To analyze the management challenges and outcomes of a case of bilateral Wilms tumor (BWT) with a TP53 mutation, highlighting the mutation's impact on treatment complexity.
Key Findings:
Bilateral Wilms tumor presents increased complexity and poorer prognosis compared to unilateral tumors, particularly in the presence of TP53 mutations.
TP53 mutations are associated with intrinsic chemoresistance and poor outcomes, necessitating alternative treatment strategies.
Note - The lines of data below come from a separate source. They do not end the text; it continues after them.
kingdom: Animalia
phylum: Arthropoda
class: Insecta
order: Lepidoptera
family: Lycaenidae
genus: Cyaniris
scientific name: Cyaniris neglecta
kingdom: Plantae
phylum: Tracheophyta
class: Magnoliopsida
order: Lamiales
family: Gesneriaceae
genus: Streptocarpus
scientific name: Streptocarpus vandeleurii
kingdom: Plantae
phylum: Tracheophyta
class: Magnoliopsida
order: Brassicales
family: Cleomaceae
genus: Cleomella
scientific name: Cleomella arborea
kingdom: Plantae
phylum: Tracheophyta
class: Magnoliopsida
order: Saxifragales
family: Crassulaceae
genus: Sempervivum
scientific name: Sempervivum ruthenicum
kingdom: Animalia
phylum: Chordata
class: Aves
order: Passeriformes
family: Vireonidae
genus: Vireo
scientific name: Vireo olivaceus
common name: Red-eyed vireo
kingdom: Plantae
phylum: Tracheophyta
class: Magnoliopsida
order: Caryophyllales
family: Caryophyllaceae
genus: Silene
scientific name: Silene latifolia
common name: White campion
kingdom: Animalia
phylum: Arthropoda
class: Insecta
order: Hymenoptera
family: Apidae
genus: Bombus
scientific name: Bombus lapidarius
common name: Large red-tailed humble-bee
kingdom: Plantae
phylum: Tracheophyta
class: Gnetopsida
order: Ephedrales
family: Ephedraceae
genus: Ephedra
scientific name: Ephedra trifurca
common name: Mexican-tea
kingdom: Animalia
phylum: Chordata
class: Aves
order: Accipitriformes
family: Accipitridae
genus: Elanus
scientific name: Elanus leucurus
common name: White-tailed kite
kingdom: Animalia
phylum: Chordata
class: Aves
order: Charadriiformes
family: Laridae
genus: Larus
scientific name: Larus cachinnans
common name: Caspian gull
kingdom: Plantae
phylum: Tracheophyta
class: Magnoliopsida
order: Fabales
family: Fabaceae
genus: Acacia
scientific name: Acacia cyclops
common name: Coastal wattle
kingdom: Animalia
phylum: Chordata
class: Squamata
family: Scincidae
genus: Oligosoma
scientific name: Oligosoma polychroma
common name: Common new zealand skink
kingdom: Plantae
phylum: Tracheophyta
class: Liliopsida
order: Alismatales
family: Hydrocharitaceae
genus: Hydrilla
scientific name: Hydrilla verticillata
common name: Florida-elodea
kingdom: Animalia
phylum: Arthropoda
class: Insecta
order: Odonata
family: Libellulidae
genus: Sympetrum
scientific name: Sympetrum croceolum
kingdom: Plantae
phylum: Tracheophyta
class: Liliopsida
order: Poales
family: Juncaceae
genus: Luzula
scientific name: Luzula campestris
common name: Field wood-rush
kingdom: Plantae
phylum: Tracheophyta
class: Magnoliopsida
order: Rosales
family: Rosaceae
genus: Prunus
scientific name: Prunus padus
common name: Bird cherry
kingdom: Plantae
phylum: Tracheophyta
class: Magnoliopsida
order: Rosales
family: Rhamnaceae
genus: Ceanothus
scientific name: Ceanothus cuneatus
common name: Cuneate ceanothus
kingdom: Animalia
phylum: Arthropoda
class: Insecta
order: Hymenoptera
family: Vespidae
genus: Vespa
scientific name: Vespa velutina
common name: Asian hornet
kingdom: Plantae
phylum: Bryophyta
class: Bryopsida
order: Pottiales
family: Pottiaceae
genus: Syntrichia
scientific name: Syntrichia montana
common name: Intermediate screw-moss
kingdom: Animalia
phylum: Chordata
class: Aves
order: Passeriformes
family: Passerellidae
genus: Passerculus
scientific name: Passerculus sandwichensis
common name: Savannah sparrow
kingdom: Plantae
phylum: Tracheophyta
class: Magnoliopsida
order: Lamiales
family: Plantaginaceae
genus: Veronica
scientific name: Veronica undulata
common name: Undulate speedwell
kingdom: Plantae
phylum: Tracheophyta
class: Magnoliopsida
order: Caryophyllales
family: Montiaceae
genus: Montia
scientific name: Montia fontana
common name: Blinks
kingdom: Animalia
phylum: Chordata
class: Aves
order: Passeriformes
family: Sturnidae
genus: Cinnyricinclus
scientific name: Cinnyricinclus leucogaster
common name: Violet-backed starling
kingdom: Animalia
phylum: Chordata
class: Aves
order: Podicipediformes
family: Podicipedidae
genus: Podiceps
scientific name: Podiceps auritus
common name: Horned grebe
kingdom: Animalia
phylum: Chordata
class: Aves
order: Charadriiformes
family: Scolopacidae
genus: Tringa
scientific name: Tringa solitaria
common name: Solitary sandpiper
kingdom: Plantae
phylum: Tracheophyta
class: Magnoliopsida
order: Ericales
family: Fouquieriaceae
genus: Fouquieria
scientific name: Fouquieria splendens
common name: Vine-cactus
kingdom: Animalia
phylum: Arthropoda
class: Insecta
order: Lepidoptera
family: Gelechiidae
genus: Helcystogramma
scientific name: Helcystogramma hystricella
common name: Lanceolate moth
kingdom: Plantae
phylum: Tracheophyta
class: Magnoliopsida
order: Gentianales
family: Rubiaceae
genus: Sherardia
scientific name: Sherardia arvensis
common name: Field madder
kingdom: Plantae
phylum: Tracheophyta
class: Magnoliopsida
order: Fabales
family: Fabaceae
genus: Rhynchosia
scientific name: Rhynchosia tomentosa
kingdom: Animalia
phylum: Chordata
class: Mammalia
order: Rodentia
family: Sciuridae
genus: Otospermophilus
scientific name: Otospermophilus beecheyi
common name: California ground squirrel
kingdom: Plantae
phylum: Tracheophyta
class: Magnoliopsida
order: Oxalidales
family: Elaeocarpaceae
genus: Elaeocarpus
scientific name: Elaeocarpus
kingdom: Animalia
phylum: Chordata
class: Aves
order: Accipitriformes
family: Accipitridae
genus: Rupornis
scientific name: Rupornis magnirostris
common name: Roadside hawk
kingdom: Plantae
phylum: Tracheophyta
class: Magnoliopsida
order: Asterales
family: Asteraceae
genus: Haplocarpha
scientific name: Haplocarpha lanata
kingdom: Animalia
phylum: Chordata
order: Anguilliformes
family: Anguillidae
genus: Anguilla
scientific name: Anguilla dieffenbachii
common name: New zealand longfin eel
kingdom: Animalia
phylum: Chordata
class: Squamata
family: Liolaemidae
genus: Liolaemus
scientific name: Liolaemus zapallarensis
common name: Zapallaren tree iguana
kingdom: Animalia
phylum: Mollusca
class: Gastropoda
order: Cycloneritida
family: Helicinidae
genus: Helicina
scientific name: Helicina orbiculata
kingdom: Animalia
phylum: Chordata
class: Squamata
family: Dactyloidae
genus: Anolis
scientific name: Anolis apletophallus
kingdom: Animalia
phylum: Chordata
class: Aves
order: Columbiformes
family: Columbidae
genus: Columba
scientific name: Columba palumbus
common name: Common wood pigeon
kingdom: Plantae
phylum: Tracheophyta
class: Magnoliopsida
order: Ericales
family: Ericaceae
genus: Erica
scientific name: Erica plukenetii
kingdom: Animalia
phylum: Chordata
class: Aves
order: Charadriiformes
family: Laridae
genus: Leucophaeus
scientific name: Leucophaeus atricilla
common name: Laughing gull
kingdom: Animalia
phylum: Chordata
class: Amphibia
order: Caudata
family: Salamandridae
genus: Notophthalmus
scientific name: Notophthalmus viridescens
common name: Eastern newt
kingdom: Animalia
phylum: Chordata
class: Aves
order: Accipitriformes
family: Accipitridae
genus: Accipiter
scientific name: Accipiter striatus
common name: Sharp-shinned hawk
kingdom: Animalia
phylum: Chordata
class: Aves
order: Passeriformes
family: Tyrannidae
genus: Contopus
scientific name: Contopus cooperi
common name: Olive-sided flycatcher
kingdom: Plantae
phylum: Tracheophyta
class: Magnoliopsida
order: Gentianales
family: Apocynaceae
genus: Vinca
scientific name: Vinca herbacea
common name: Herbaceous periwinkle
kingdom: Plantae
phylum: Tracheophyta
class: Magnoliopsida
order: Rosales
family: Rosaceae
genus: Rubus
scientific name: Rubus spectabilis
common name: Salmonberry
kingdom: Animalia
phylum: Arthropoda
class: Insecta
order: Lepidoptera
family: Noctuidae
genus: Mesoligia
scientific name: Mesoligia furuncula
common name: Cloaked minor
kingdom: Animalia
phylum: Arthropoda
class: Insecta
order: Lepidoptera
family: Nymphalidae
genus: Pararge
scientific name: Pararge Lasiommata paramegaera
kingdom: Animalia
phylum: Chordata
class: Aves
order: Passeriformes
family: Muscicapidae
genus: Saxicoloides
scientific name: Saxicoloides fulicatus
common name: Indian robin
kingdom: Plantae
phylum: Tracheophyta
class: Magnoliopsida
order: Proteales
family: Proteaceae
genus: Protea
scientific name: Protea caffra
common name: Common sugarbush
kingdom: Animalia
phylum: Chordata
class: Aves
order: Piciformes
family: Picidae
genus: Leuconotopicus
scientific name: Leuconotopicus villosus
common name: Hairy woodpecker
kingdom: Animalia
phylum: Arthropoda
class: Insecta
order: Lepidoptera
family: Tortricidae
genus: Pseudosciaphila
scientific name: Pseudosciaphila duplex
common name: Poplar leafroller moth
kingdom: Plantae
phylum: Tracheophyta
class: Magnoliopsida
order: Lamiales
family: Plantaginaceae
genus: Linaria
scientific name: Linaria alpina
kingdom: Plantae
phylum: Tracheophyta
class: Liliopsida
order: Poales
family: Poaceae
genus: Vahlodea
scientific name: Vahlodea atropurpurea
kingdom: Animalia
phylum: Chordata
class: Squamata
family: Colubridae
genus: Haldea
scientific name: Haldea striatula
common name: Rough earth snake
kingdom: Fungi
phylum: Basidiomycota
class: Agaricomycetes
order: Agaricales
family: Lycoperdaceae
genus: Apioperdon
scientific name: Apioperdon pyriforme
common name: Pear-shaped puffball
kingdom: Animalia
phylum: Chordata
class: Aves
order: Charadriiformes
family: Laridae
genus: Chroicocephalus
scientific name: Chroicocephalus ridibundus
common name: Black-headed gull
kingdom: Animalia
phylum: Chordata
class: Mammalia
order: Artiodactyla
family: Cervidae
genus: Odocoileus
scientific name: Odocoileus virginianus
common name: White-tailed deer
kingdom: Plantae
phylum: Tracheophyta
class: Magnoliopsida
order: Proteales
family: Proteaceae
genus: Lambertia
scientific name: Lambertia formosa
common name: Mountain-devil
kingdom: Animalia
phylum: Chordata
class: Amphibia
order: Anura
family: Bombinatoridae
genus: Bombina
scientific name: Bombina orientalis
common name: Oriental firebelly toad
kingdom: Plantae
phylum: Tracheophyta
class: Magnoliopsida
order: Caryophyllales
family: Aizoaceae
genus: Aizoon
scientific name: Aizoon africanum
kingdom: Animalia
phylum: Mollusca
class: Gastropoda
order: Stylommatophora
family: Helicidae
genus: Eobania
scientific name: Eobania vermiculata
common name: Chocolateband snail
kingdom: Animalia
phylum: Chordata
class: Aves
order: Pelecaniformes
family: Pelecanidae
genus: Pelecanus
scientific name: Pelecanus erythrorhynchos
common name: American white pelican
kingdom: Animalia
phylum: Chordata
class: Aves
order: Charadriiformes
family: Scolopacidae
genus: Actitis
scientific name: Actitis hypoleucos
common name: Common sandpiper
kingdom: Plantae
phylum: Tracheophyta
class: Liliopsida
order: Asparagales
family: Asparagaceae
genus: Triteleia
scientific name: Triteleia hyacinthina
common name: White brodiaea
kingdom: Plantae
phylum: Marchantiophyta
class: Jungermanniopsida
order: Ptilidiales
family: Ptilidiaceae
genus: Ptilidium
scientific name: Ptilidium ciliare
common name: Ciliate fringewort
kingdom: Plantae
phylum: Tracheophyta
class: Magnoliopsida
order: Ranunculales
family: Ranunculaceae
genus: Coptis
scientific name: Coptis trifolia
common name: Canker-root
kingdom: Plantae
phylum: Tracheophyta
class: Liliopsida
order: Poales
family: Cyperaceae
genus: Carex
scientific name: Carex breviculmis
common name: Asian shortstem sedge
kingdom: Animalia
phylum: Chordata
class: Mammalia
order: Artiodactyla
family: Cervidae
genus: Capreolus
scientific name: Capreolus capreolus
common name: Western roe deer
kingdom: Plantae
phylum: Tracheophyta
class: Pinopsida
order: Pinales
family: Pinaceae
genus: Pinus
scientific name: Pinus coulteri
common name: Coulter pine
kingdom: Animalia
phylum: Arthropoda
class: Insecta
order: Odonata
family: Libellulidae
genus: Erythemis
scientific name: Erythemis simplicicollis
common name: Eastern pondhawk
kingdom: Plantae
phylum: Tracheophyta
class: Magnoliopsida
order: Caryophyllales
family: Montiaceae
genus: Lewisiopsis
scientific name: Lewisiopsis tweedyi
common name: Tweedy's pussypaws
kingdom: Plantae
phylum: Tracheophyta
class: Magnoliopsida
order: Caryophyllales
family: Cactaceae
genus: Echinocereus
Despite guideline-concordant treatment, the patient experienced rapid disease progression and ultimately died, underscoring the need for improved therapeutic approaches.
Interpretation:
Current treatment protocols may not adequately address the challenges posed by high-risk molecular alterations like TP53 mutations, indicating a need for more tailored therapeutic strategies and further research.
Limitations:
The case highlights the limitations of histology- and stage-based treatment approaches for specific molecular subtypes, particularly in high-risk patients.
Further evidence from real-world clinical cohorts is needed to understand the impact of molecular markers on treatment response and to guide future therapeutic strategies.
Conclusion:
There is an urgent need for novel, biologically informed treatment approaches for high-risk bilateral Wilms tumor, particularly in patients with TP53 mutations, to improve outcomes.